Extrinsic camera parameter data
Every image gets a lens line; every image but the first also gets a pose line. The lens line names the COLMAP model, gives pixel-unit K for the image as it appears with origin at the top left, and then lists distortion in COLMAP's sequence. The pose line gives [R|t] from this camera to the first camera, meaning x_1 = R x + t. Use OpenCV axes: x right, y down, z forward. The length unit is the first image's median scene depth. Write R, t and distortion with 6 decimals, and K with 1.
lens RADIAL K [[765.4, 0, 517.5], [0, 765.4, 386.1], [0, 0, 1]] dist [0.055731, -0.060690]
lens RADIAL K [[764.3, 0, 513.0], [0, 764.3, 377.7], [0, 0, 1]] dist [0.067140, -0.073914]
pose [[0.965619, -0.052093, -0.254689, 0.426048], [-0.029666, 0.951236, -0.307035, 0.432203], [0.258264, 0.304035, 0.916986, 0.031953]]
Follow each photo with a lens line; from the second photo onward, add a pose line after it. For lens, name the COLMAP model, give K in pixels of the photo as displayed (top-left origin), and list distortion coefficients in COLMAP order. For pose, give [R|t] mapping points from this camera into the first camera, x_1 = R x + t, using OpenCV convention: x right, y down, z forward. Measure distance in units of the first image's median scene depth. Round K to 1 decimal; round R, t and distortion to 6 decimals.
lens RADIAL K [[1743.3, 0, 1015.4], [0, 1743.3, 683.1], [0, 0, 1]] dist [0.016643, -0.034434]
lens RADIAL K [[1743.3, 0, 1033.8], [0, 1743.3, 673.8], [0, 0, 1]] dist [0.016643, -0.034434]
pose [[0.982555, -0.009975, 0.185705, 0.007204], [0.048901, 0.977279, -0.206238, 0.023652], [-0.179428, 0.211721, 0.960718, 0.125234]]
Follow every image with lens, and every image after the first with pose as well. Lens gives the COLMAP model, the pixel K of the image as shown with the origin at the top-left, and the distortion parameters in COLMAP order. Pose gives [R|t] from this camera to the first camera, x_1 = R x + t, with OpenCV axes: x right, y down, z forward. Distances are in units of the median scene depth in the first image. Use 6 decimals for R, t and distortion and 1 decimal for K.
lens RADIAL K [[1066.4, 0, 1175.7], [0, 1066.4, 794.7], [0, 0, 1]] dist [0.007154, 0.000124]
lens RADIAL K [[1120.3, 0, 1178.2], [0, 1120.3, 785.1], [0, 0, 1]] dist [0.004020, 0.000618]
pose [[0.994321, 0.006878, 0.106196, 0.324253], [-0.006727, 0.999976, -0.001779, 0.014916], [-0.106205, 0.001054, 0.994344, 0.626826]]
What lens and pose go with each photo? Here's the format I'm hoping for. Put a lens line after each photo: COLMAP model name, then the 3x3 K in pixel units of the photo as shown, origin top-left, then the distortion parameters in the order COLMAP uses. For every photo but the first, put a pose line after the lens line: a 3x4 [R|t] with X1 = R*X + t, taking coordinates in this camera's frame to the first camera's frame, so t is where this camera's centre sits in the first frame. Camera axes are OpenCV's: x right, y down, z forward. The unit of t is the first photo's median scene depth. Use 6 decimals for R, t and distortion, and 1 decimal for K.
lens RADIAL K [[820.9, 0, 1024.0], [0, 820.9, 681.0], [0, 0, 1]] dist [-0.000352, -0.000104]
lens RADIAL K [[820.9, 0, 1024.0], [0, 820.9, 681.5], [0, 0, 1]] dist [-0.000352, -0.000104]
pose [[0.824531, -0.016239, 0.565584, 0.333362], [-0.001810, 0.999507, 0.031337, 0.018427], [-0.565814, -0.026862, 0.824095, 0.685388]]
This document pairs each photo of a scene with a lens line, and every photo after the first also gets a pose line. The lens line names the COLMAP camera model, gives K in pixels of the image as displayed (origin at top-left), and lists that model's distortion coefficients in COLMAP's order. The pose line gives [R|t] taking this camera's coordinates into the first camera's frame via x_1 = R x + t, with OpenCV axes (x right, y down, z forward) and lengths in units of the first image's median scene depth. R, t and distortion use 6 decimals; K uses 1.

- [Work to complete]
Reproduce the data above, switching every "top-left" to "upper-left" and leaving all other text unchanged.

- [Answer to the exercise]
Every image gets a lens line; every image but the first also gets a pose line. The lens line names the COLMAP model, gives pixel-unit K for the image as it appears with origin at the top left, and then lists distortion in COLMAP's sequence. The pose line gives [R|t] from this camera to the first camera, meaning x_1 = R x + t. Use OpenCV axes: x right, y down, z forward. The length unit is the first image's median scene depth. Write R, t and distortion with 6 decimals, and K with 1.
lens RADIAL K [[765.4, 0, 517.5], [0, 765.4, 386.1], [0, 0, 1]] dist [0.055731, -0.060690]
lens RADIAL K [[764.3, 0, 513.0], [0, 764.3, 377.7], [0, 0, 1]] dist [0.067140, -0.073914]
pose [[0.965619, -0.052093, -0.254689, 0.426048], [-0.029666, 0.951236, -0.307035, 0.432203], [0.258264, 0.304035, 0.916986, 0.031953]]
Follow each photo with a lens line; from the second photo onward, add a pose line after it. For lens, name the COLMAP model, give K in pixels of the photo as displayed (upper-left origin), and list distortion coefficients in COLMAP order. For pose, give [R|t] mapping points from this camera into the first camera, x_1 = R x + t, using OpenCV convention: x right, y down, z forward. Measure distance in units of the first image's median scene depth. Round K to 1 decimal; round R, t and distortion to 6 decimals.
lens RADIAL K [[1743.3, 0, 1015.4], [0, 1743.3, 683.1], [0, 0, 1]] dist [0.016643, -0.034434]
lens RADIAL K [[1743.3, 0, 1033.8], [0, 1743.3, 673.8], [0, 0, 1]] dist [0.016643, -0.034434]
pose [[0.982555, -0.009975, 0.185705, 0.007204], [0.048901, 0.977279, -0.206238, 0.023652], [-0.179428, 0.211721, 0.960718, 0.125234]]
Follow every image with lens, and every image after the first with pose as well. Lens gives the COLMAP model, the pixel K of the image as shown with the origin at the upper-left, and the distortion parameters in COLMAP order. Pose gives [R|t] from this camera to the first camera, x_1 = R x + t, with OpenCV axes: x right, y down, z forward. Distances are in units of the median scene depth in the first image. Use 6 decimals for R, t and distortion and 1 decimal for K.
lens RADIAL K [[1066.4, 0, 1175.7], [0, 1066.4, 794.7], [0, 0, 1]] dist [0.007154, 0.000124]
lens RADIAL K [[1120.3, 0, 1178.2], [0, 1120.3, 785.1], [0, 0, 1]] dist [0.004020, 0.000618]
pose [[0.994321, 0.006878, 0.106196, 0.324253], [-0.006727, 0.999976, -0.001779, 0.014916], [-0.106205, 0.001054, 0.994344, 0.626826]]
What lens and pose go with each photo? Here's the format I'm hoping for. Put a lens line after each photo: COLMAP model name, then the 3x3 K in pixel units of the photo as shown, origin upper-left, then the distortion parameters in the order COLMAP uses. For every photo but the first, put a pose line after the lens line: a 3x4 [R|t] with X1 = R*X + t, taking coordinates in this camera's frame to the first camera's frame, so t is where this camera's centre sits in the first frame. Camera axes are OpenCV's: x right, y down, z forward. The unit of t is the first photo's median scene depth. Use 6 decimals for R, t and distortion, and 1 decimal for K.
lens RADIAL K [[820.9, 0, 1024.0], [0, 820.9, 681.0], [0, 0, 1]] dist [-0.000352, -0.000104]
lens RADIAL K [[820.9, 0, 1024.0], [0, 820.9, 681.5], [0, 0, 1]] dist [-0.000352, -0.000104]
pose [[0.824531, -0.016239, 0.565584, 0.333362], [-0.001810, 0.999507, 0.031337, 0.018427], [-0.565814, -0.026862, 0.824095, 0.685388]]
This document pairs each photo of a scene with a lens line, and every photo after the first also gets a pose line. The lens line names the COLMAP camera model, gives K in pixels of the image as displayed (origin at upper-left), and lists that model's distortion coefficients in COLMAP's order. The pose line gives [R|t] taking this camera's coordinates into the first camera's frame via x_1 = R x + t, with OpenCV axes (x right, y down, z forward) and lengths in units of the first image's median scene depth. R, t and distortion use 6 decimals; K uses 1.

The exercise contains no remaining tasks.